Oh! I have a Secret Pal! This page is for her. You know, I don't think of myself as a secretive or mysterious personality, but I found it difficult to commit myself to hypertext...perhaps I should work up one of those 100 Things about Me, just for the exercise in disclosure.
Pups
Our air conditioning quit over the holiday weekend (does it quit any other time?) so the pups and I were pretty grumpy until it was repaired by the emergency repair-guy. Once we had chilled for a while, though, it was time to play again. Mikey entertained his cousins, Dyna and Apple.

What good dogs!
For many of us, it's a return-to-work day. Before I flutter by, I'd like to send positive vibrations to our knitting pals in Japan. Be well, be careful. Let us know what you need.
Cheers! Happy Tuesday!
Hello darlings, I am finding it more and more difficult to maintain the blog while doing a Yentala (working fulltime and going to school fulltime). This semester is much more demanding than last. I don't think I'm ready to abandon blogging, but I do think I'm going to have to establish a particular couple of days to blog. Is there a preference for when you like to read? What about Mondays and Thursdays? Sundays and Fridays? May we have an informal poll? Thank you! And in the meantime, if you install an aggregator, you'll be notified when this blog is updated.
Knitting
I can't decide if my mitten is or is not almost finished.

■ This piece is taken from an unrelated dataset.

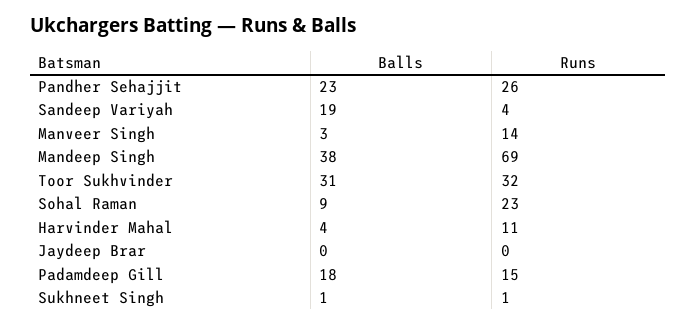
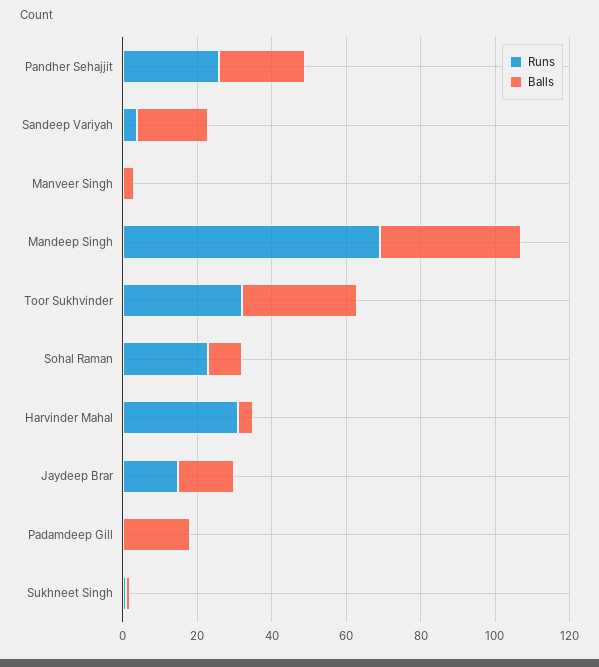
Runs, Manveer Singh: 14 -> 0
Runs, Harvinder Mahal: 11 -> 30
Balls, Jaydeep Brar: 0 -> 15
Runs, Jaydeep Brar: 0 -> 15
Runs, Padamdeep Gill: 15 -> 0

I could stop right here and add a nice double round of EZ's applied I-cord. But. The original, in Magnificent Mittens by Anna Zilboorg, has a pretty gauntlet cuff with round motifs. I'm not quite getting the concept of gauntlets. As with all knitted things, I may go ahead and knit it as per the original design just to see if I like wearing gauntlet mittens. I am afraid of falcons deciding to perch on me. Is that a reasonable neurosis?
Reading
By way of the Marvelous Minna and her blog, A Little Knitting Blog, a trade took place a couple of weeks ago and my share arrived earlier this week. Minna found an old second-hand Finnish mitten book that has 100 Finnish mitten charts, and now, thanks to the Post Office and Minna's generosity, I have a copy too! The book is softcover, and has about 20 pages of forewords in Finnish, then all kinds of grand mitten charts that have color indications noted at the bottom of each page. Minna very kindly made a little glossary for me of Finnish color names and basic knitting terms and included it with my package. It's a wonderful little book! If you want to seek one out for yourself, the author is Eeva Haavisto, and the title is Sata kansanomaista kuviokudinmallia, published by WSOY in 1947. Good luck! This chart will be my first mitt, I think:

Isn't it sweet? Butterflies! Yay!
Pups
Pups are rolling right along toward the weekend, of which we will have three days. After their hectic happy weekend with the kids, they are ready for a weekend at my speed, which in this case will mean lounging about and looking at wool and generally regrouping. The days after a visit from the children always feel as if we have forgotten something.

O Happy Thursday! We wish you a most pleasant one!